### TASK INPUT
☆ ☆ ☆
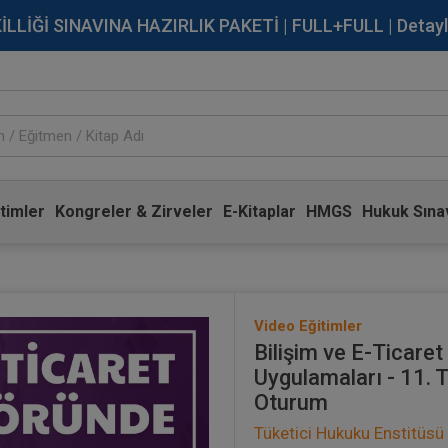
İĞİ SINAVINA HAZIRLIK PAKETİ | FULL+FULL | Detaylı Bi
timler
Kongreler & Zirveler
E-Kitaplar
HMGS
Hukuk Sınav
Video Eğitimler
Bilişim ve E-Ticare
Uygulamaları - 11. T
Oturum
Tüketici Hukuku Enstitüsü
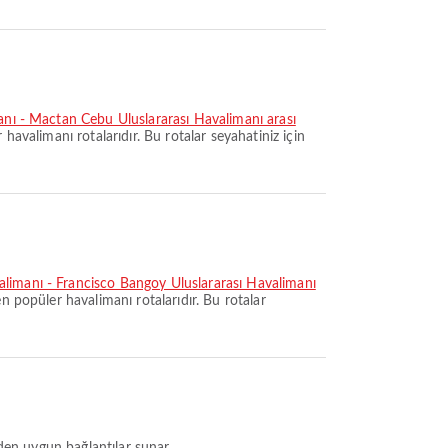
anı - Mactan Cebu Uluslararası Havalimanı arası
 havalimanı rotalarıdır. Bu rotalar seyahatiniz için
limanı - Francisco Bangoy Uluslararası Havalimanı
en popüler havalimanı rotalarıdır. Bu rotalar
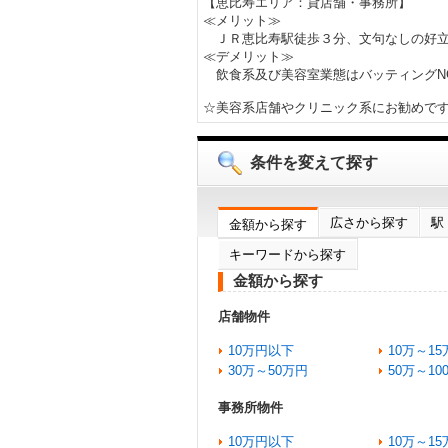
【恵比寿エリア：貸店舗・事務所】
≪メリット≫
ＪＲ恵比寿駅徒歩３分、文句なしの好
≪デメリット≫
飲食系及び美容室業態はバッティング
☆美容系店舗やクリニック系にお勧めで
条件を変えて探す
広さから探す
駅
金額から探す
キーワードから探す
金額から探す
店舗物件
10万円以下
10万～15
30万～50万円
50万～10
事務所物件
10万円以下
10万～15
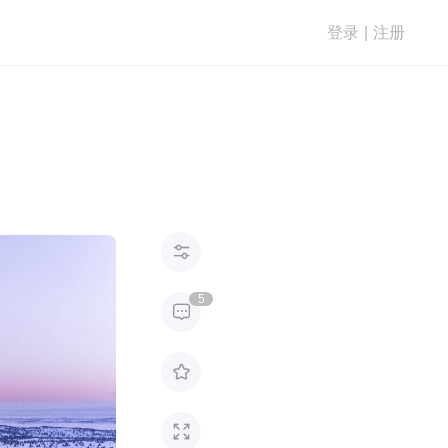
登录
|
注册

5



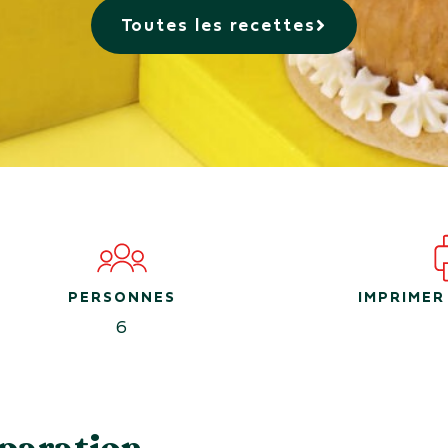
Toutes les recettes
PERSONNES
IMPRIMER
6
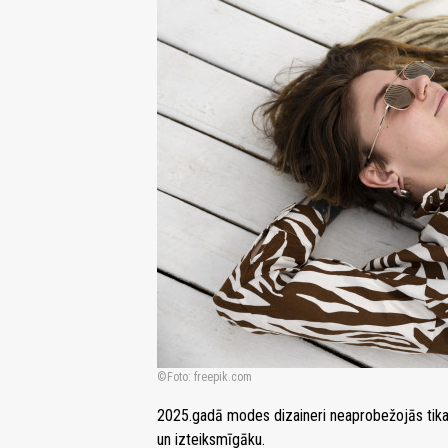
Foto: freepik.com
2025.gadā modes dizaineri neaprobežojās tikai
un izteiksmīgāku.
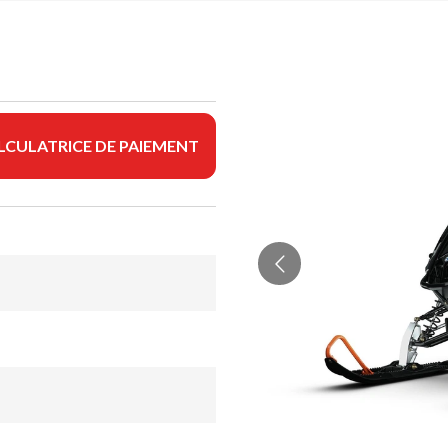
LCULATRICE DE PAIEMENT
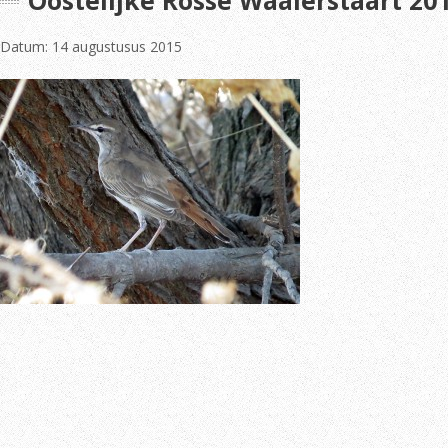
Oostelijke Rosse Waaierstaart 2015
Datum: 14 augustusus 2015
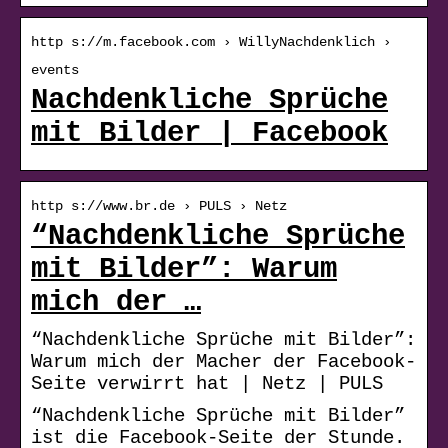
http s://m.facebook.com › WillyNachdenklich ›
events
Nachdenkliche Sprüche
mit Bilder | Facebook
http s://www.br.de › PULS › Netz
“Nachdenkliche Sprüche
mit Bilder”: Warum
mich der …
“Nachdenkliche Sprüche mit Bilder”:
Warum mich der Macher der Facebook-
Seite verwirrt hat | Netz | PULS
“Nachdenkliche Sprüche mit Bilder”
ist die Facebook-Seite der Stunde.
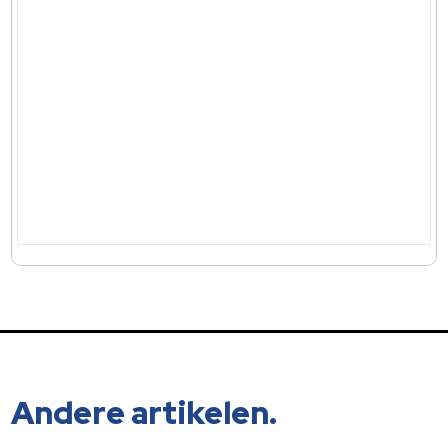
Andere artikelen.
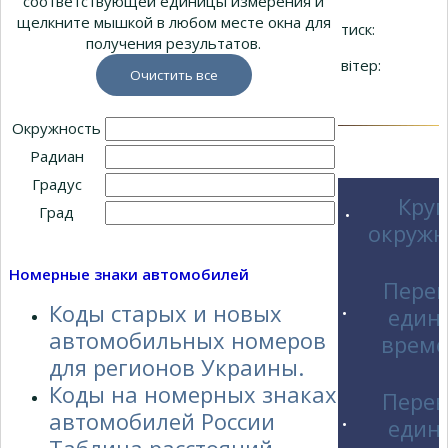
соответствующей единицы измерения и
щелкните мышкой в любом месте окна для
тиск:
получения результатов.
ЗАРАЗ ЧИТАЮТЬ
вітер:
Як продовжити ресурс вантажних
Окружность
шин: рота...
Радиан
Градус
Круг
Град
•
окружн
Номерные знаки автомобилей
Пере
Коды старых и новых
един
•
автомобильных номеров
врем
для регионов Украины.
Коды на номерных знаках
Пере
автомобилей России
един
•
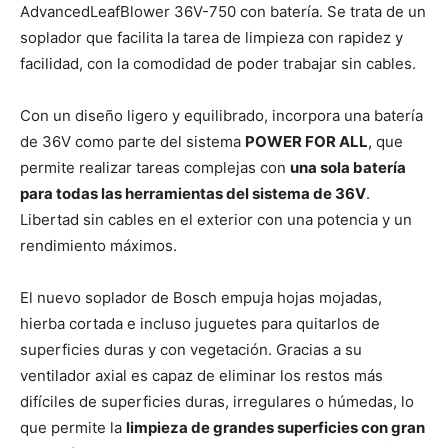
AdvancedLeafBlower 36V-750 con batería. Se trata de un
soplador que facilita la tarea de limpieza con rapidez y
facilidad, con la comodidad de poder trabajar sin cables.
Con un diseño ligero y equilibrado, incorpora una batería
de 36V como parte del sistema
POWER FOR ALL
, que
permite realizar tareas complejas con
una sola batería
para todas las herramientas del sistema de 36V
.
Libertad sin cables en el exterior con una potencia y un
rendimiento máximos.
El nuevo soplador de Bosch empuja hojas mojadas,
hierba cortada e incluso juguetes para quitarlos de
superficies duras y con vegetación. Gracias a su
ventilador axial es capaz de eliminar los restos más
difíciles de superficies duras, irregulares o húmedas, lo
que permite la
limpieza de grandes superficies con gran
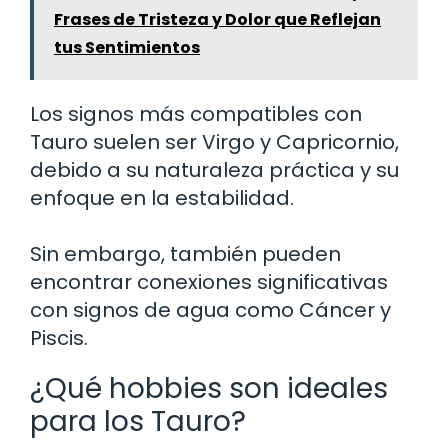
Frases de Tristeza y Dolor que Reflejan
tus Sentimientos
Los signos más compatibles con
Tauro suelen ser Virgo y Capricornio,
debido a su naturaleza práctica y su
enfoque en la estabilidad.
Sin embargo, también pueden
encontrar conexiones significativas
con signos de agua como Cáncer y
Piscis.
¿Qué hobbies son ideales
para los Tauro?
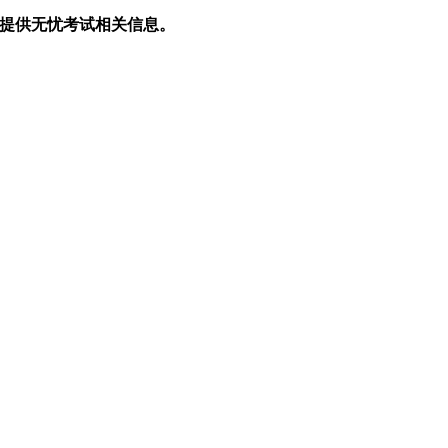
生提供无忧考试相关信息。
☆ ☆ ☆
### BRIEF
Where a line in the records above includes the string "Warum", show it.

### RESPONSE TO THIS EXERCISE
mit Bilder”: Warum
Warum mich der Macher der Facebook-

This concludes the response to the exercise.